[Start of section]

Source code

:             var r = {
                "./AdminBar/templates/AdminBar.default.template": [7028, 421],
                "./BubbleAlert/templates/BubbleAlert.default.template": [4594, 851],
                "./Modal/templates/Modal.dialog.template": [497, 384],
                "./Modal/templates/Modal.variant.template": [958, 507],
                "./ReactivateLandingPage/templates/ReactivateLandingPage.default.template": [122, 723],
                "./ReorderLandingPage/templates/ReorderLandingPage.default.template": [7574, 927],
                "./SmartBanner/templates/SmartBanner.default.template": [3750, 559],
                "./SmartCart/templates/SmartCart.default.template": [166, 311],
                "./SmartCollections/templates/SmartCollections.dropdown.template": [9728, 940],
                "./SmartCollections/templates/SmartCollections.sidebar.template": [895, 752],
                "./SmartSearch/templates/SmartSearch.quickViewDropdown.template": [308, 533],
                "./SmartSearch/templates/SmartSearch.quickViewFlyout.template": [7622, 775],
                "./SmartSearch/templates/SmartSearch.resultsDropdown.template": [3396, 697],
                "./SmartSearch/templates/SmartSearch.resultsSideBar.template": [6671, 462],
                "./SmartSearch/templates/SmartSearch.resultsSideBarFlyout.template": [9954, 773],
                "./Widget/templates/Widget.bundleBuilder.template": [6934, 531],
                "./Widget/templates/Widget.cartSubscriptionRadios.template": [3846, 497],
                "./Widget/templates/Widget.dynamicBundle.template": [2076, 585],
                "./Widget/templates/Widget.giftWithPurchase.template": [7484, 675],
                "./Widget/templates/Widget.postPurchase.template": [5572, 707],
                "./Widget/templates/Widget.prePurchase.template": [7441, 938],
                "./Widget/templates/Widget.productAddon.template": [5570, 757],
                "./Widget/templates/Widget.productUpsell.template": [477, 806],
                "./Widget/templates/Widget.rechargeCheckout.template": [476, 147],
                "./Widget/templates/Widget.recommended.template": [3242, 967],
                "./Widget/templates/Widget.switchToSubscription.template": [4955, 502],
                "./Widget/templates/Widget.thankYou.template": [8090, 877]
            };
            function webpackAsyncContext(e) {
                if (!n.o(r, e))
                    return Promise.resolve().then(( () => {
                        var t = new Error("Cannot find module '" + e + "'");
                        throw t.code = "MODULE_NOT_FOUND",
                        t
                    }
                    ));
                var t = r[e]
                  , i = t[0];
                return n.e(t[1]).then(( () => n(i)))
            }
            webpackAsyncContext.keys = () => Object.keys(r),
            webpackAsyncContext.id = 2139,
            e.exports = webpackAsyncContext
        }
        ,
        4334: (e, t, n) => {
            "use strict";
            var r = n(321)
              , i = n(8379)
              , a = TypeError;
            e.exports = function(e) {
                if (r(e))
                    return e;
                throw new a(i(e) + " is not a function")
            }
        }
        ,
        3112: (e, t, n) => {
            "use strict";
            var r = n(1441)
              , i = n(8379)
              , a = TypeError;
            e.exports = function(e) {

[End of section]

Select each line of the data above that contains the string "Modal", matching uppercase and lowercase exactly.

▶ **Result below**
                "./Modal/templates/Modal.dialog.template": [497, 384],
                "./Modal/templates/Modal.variant.template": [958, 507],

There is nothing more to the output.